» **WORK TO COMPLETE**:
Output every line of the records below as a JSON list of strings, one string per line, skipping blank lines and leaving the pictures out.

» **INFORMATION GIVEN**:
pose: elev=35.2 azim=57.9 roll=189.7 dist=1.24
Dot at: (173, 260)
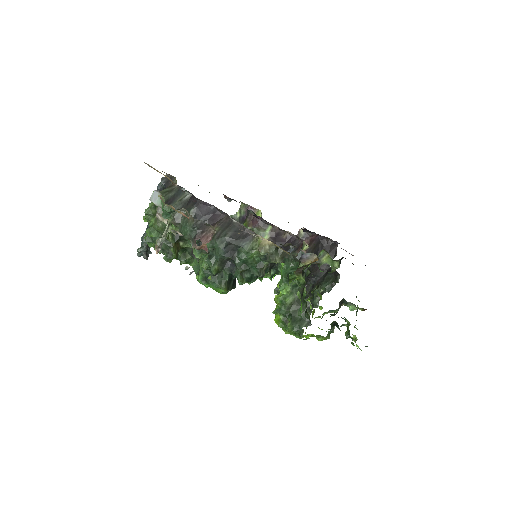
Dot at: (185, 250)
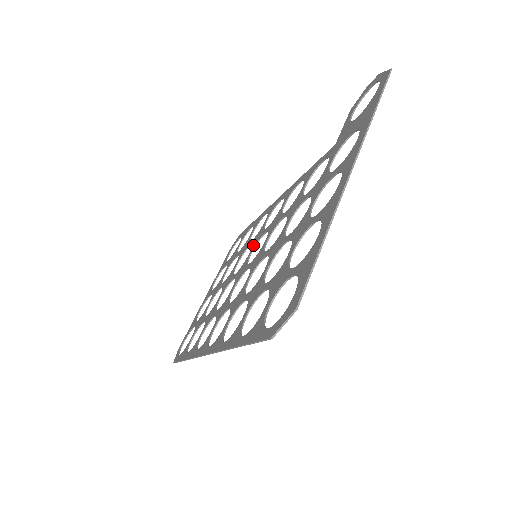
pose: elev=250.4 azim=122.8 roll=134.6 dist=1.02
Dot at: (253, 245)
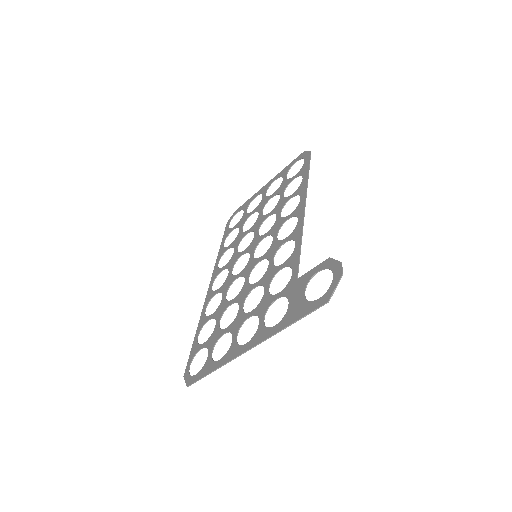
Dot at: (271, 230)
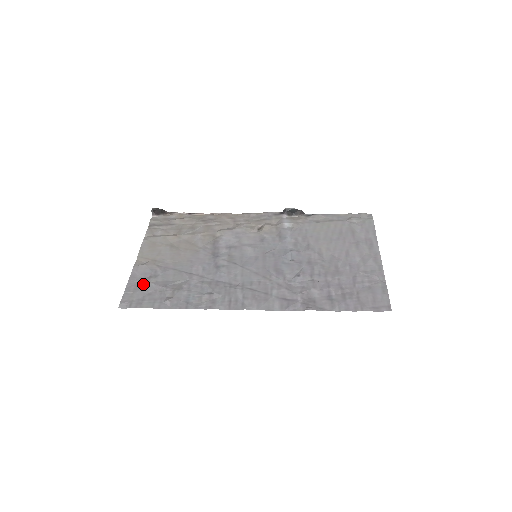
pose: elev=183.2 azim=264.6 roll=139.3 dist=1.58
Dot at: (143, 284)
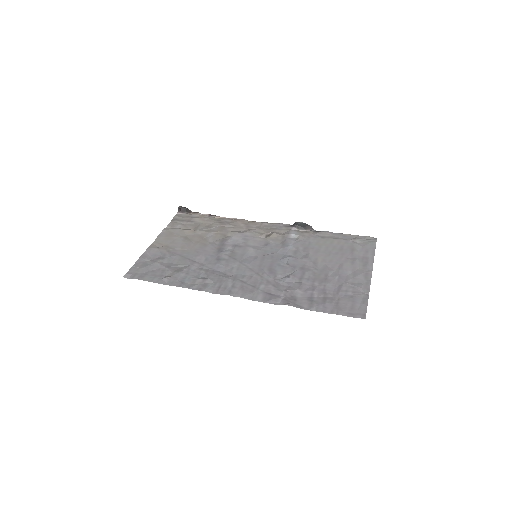
Dot at: (150, 263)
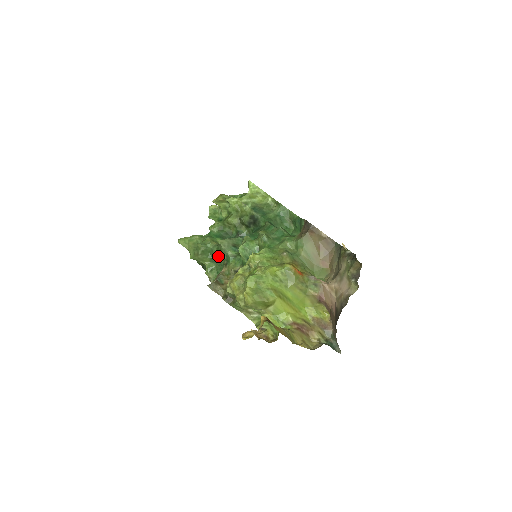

» **ANSWER**:
[
  "pose: elev=35.2 azim=57.9 roll=189.7 dist=1.24",
  "Dot at: (173, 260)",
  "Dot at: (185, 250)",
  "pose: elev=250.4 azim=122.8 roll=134.6 dist=1.02",
  "Dot at: (253, 245)",
  "Dot at: (271, 230)",
  "pose: elev=183.2 azim=264.6 roll=139.3 dist=1.58",
  "Dot at: (143, 284)",
  "Dot at: (150, 263)"
]